Monday, November 18, 2013

And we wait....

Tomorrow is my due date. I wasn't planning on still being pregnant. That mentality probably set me up for this. So here I wait...
People thought we were crazy for not having everything ready a month in advance and now I wish I still had something to get ready. Instead I just sit in my glider in my baby's room enjoying the peace and quiet. I am sure it looks strange but I thoroughly enjoy it.
I have read endless articles about Inducing labor naturally and have tried everything outside of castor oil- I won't even go there-but this little one is just taking his time. So I am trying hard to surrender to it and just realize that from this point on- my world will revolve around him and whoever comes after him so I better get used to it.

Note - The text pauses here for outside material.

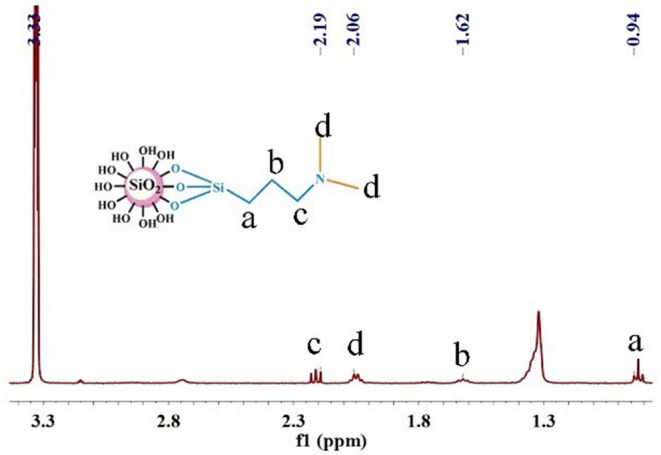
1H NMR spectra of responsive nano-SiO2, using CD3OD as a solvent.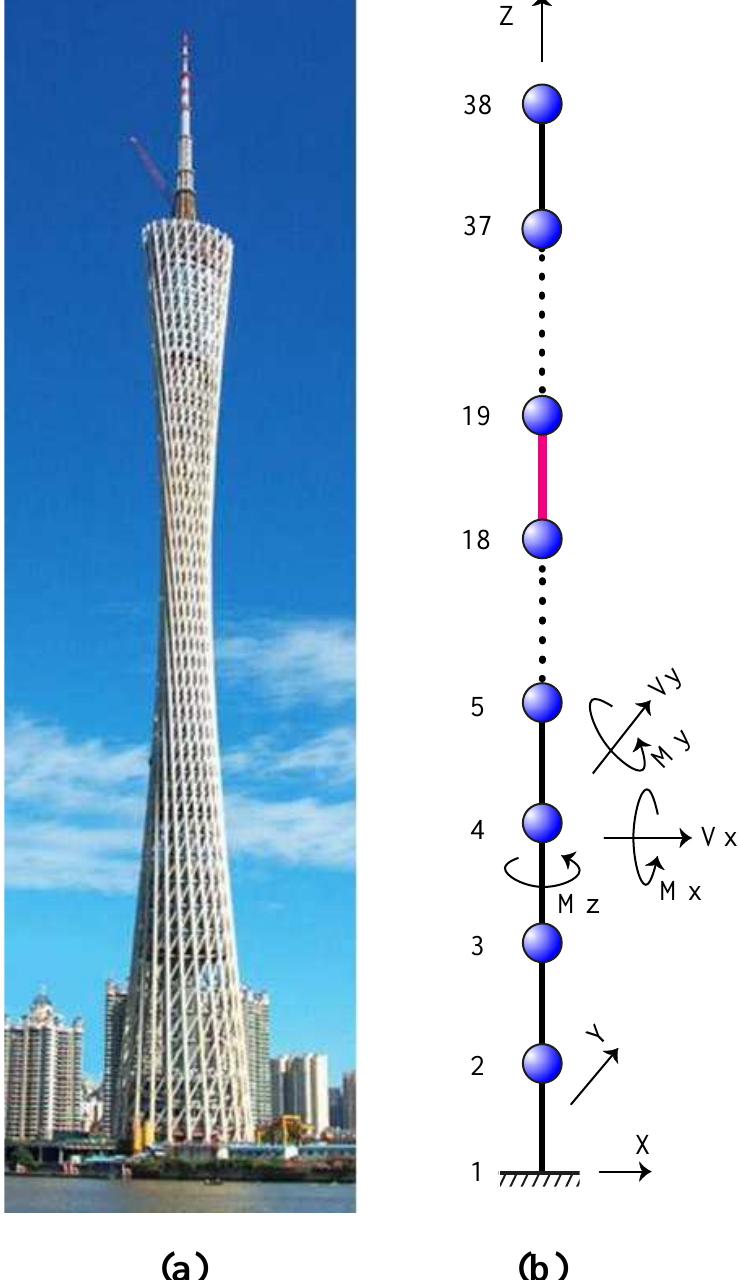
Figure 14. The Canton Tower: ( a ) overview ( b ) reduced-order finite element model.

I have a doctor's appointment tomorrow and they told me to be prepared with a date I would like to go into induction. I hate that idea and really hope it never comes down to that. I want the experience of being able to call mike home from work or waking him up in the middle of the night to get ready to go to the hospital. I don't want to be deprived of that. Every night I go to bed thinking-okay this will be it. Then I wake up the next morning. Last night I accidentally hit mike while I was sleeping and he must have thought it was time because he shot up ready to grab the bags and run out the door....it was pretty cute.
I couldn't imagine doing this alone. He has been a great support with the back massages that I request pretty much every single night :)
I also don't know how people go through this without the amazing Google to ask all my questions to and when the Google leaves me with more questions (which it often does) I go to the amazing older sister who has been there done that and still remembers :). Another joy of being the youngest.
Well off I go to fill my day with more cleaning and tutoring and acting like I'm busy....I kind of do enjoy this time though. Can't lie about that. Plus my house has never been and will never be cleaner.